What to produce:
With pictures omitted, transcribe exactly the lines from the one containing "right shoulder: (1241, 777)" to the end of the records below.

Start of Source data

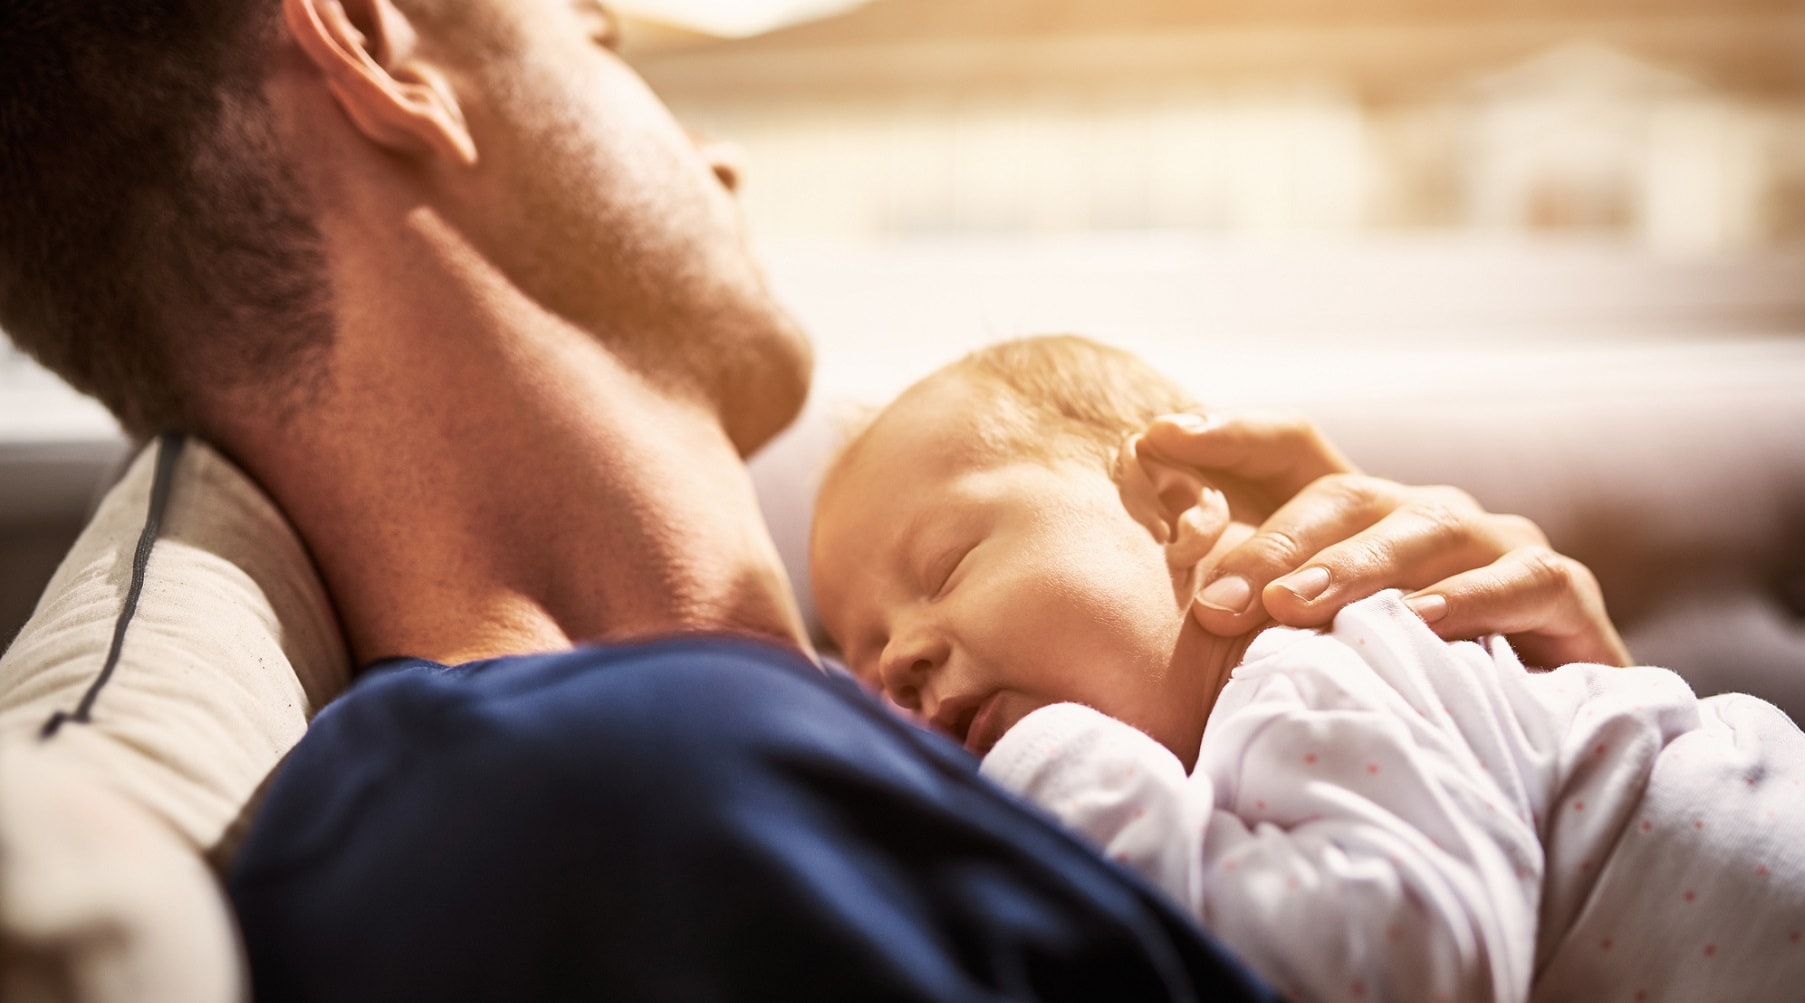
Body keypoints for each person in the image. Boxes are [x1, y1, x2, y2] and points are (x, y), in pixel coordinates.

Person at [1, 1, 1631, 998]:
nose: (718, 156)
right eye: (605, 41)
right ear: (373, 46)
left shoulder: (942, 713)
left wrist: (1554, 760)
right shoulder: (588, 809)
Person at [809, 335, 1805, 1003]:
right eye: (858, 654)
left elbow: (1401, 972)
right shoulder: (1241, 777)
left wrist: (1052, 760)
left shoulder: (1319, 663)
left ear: (1180, 511)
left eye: (947, 564)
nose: (897, 657)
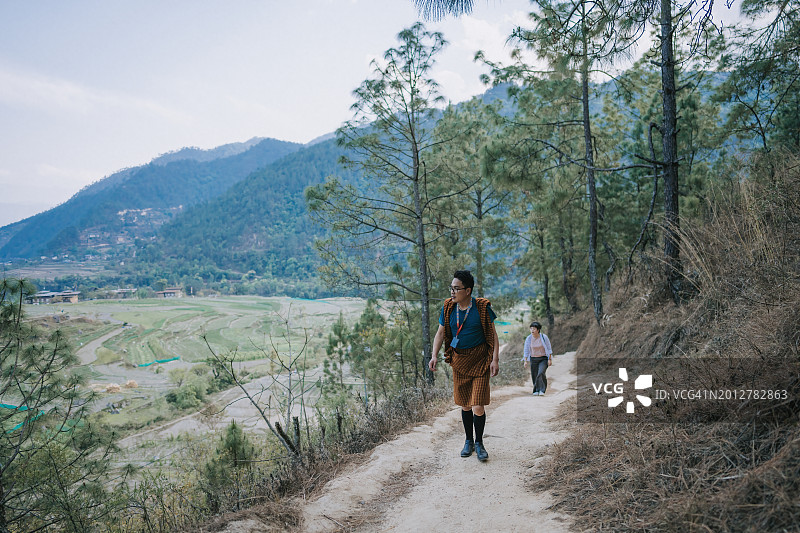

End of Source data

Task result:
right shoulder: (1241, 777)
left wrist: (1052, 760)
left shoulder: (1319, 663)
left ear: (1180, 511)
left eye: (947, 564)
nose: (897, 657)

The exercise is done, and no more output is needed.